IBM Q4 Earnings Revisit A Familiar Theme -- Transformation
IBM summed up its 2015 financials Tuesday in a Q4 earnings report that, like the several that preceded it, was squarely focused on the theme of transformation.
CFO Martin Schroeter told investors that 2015 was a year in which Big Blue made a good amount of progress toward its goal to "emerge as a cognitive solutions and cloud platform company."
"We manage our business for the long term," Schroeter said after presenting Q4 revenue figures that were down 9 percent year over year, and earnings numbers that were down 17 percent.
[Related: IBM Reduces Guidance In Q3 Financial Report Amid Transformation To Cloud Era]
Despite the reported decline in sales, the tech giant based in Armonk, N.Y., edged above investor expectations by 3 cents a share. The stock nonetheless dipped 1.45 percent in after-hours trading.
Schroeter again made the case for investors to judge IBM not by the annual profit contraction of 13 percent, but on the performance of technologies the company has declared to be "strategic imperatives."
Big data, analytics, cloud, mobile and security -- those are "areas our clients are looking to us to help move them to the future," Schroeter told investors.
The transition to that revamped model is accelerating, he said, with strategic imperatives growing faster than in previous years as IBM chases a goal of 40 percent growth in those businesses.
While IBM's overall revenue growth was a little worse than stagnant in 2015, those cutting-edge sectors did 26 percent more business than in the previous year.

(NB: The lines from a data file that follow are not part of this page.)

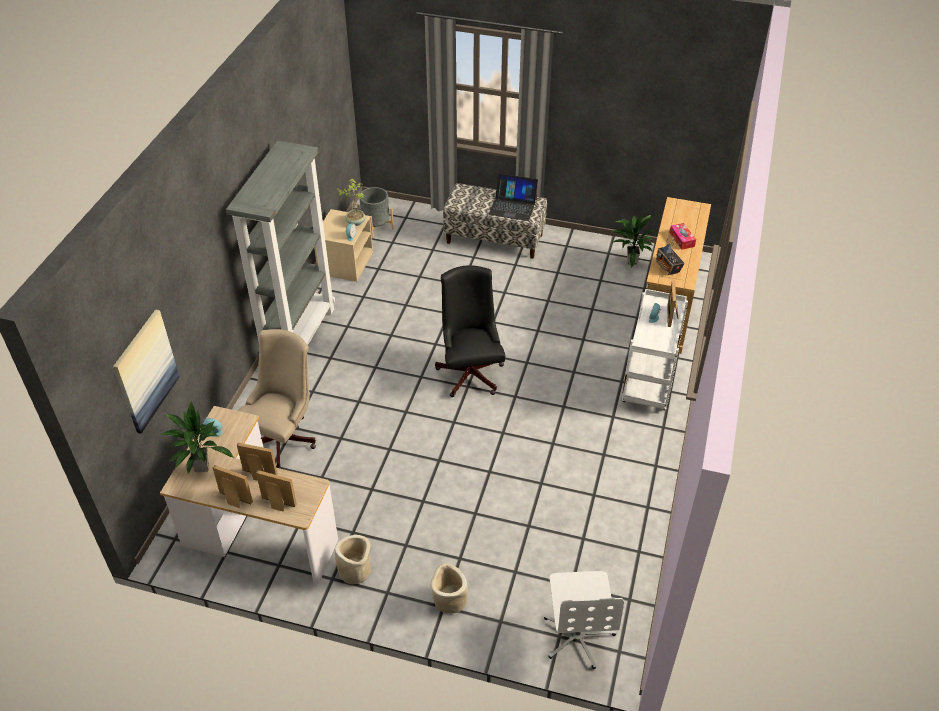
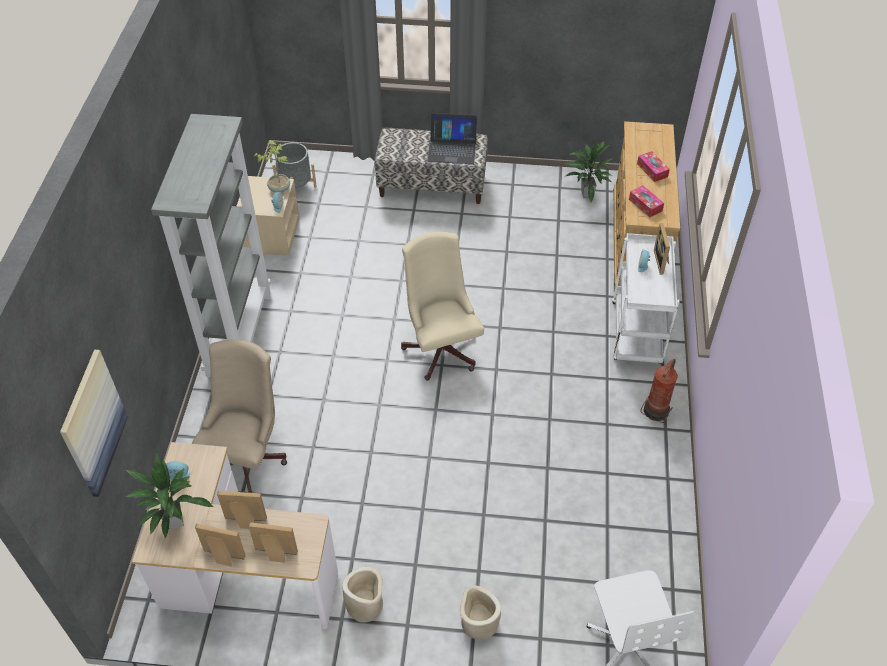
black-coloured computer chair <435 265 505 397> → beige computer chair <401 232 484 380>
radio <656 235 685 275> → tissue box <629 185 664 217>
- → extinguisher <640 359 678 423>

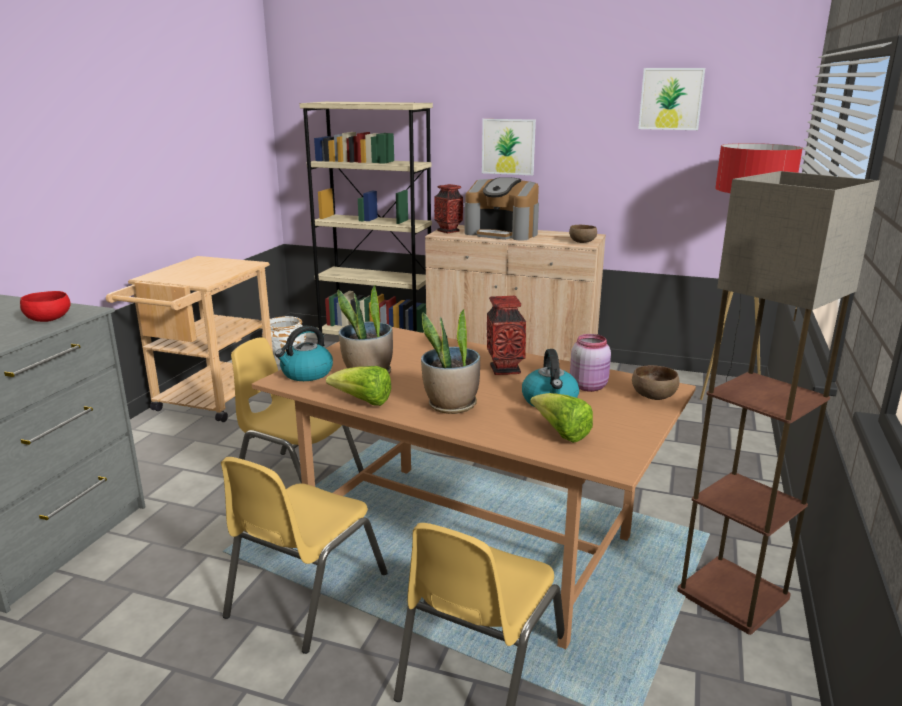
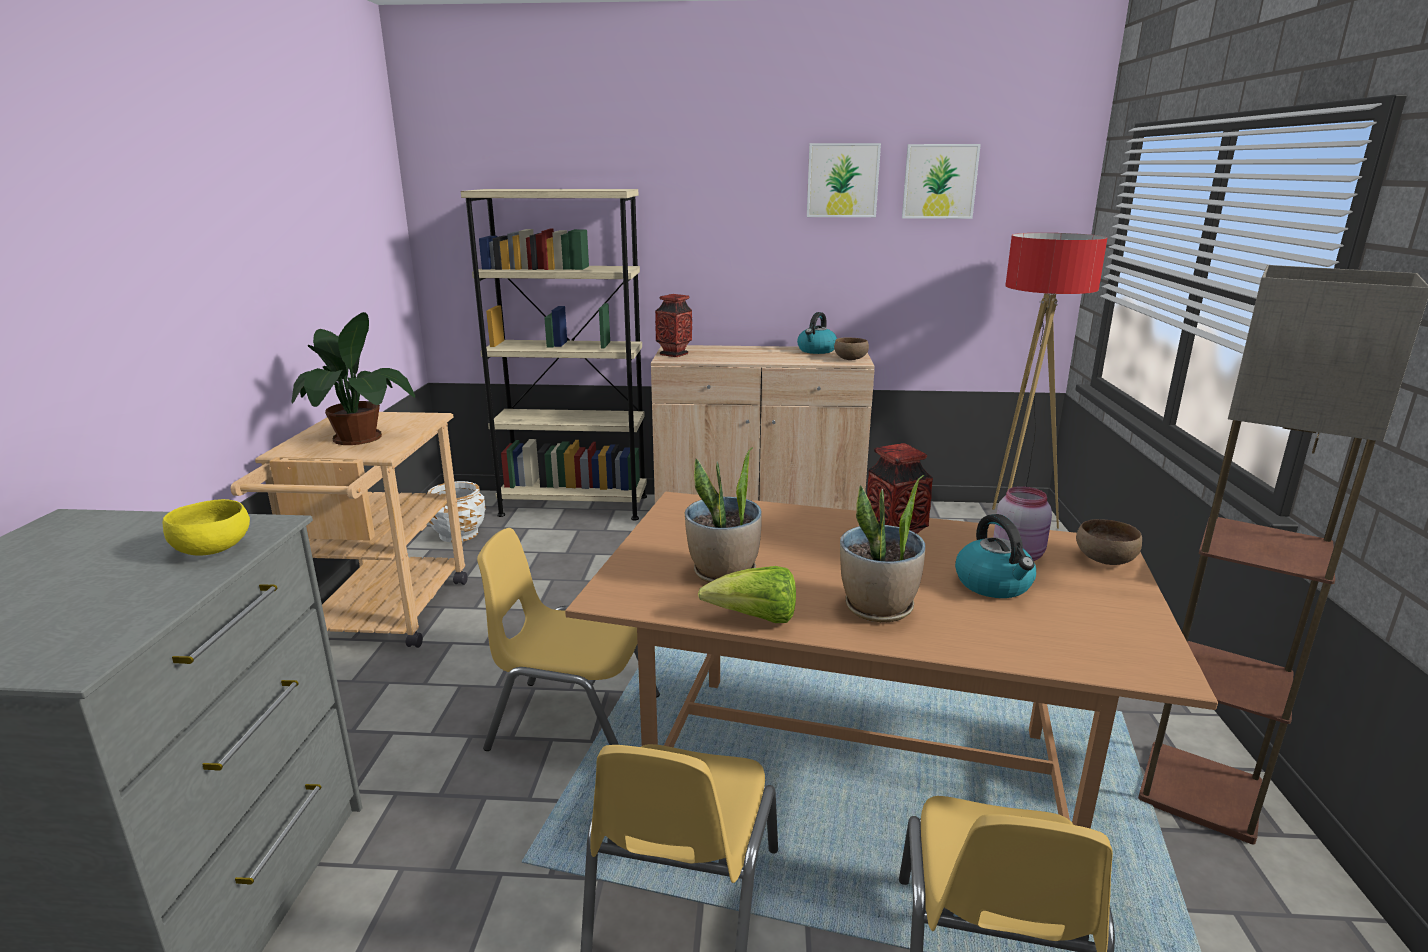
red-coloured deep dish <20 291 71 322> → yellow deep dish <162 499 250 556>
tea kettle <275 326 333 381> → tea kettle <797 312 837 354>, move
coffee brewer <464 177 539 241> → -
wall picture <482 119 536 175> → wall picture <807 143 881 217>, move
head of lettuce <530 393 593 443> → -
- → plant in a pot <291 312 415 445>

The strategic imperatives now constitute 35 percent of IBM's overall revenue, Schroeter told investors.
"Our clients are investing in growing areas of cloud, of analytics, mobile, social and security," Schroeter said. "Our client discussions today are still built around that shift into those parts of the business."
Those client discussions revolve around what Schroeter described as "two halves" of IBM's business: moving them to the future and helping them drive productivity.
IBM's diverse cloud portfolio now constitutes a $10 billion business. Whether through as-a-service products, or by selling organizations infrastructure to build their own clouds, or via the hybrid model that most companies prefer, "we're leading that move" to cloud, he said.
Total cloud revenue was up 57 percent, and the as-a-service component spiked by 61 percent, to $4.5 billion for the year.
IBM made seven cloud acquisitions in 2015, including Cleversafe, Clearleap and Gravitant. The company also invested $1 billion in capital to scale its SoftLayer footprint to 46 cloud data centers.
IBM's profits and margins reflect that shifting portfolio -- strategic imperatives need time to scale to realize their potential for profitability, Schroeter told investors.
Right now, "the margin profile for the bulk of that business," Schroeter said, "it just looks like our existing margin profile." And margins are even slightly lower than the norm for as-a-service products.
And while Software-as-a-Service revenue was a small percentage of IBM's overall software sales, it's growing fast. The software share of strategic imperatives is twice what it is for IBM's core business, the CFO said.
Analytics was another bright spot for IBM, with almost $18 billion in revenue. That business will grow as the company extends Watson Health and Watson Internet of Things, Schroeter said.
And IBM is actively pursuing new opportunities, he told investors, as illustrated by the year's 14 acquisitions.
Returns on those investments are encouraging, proving the strategy, he said.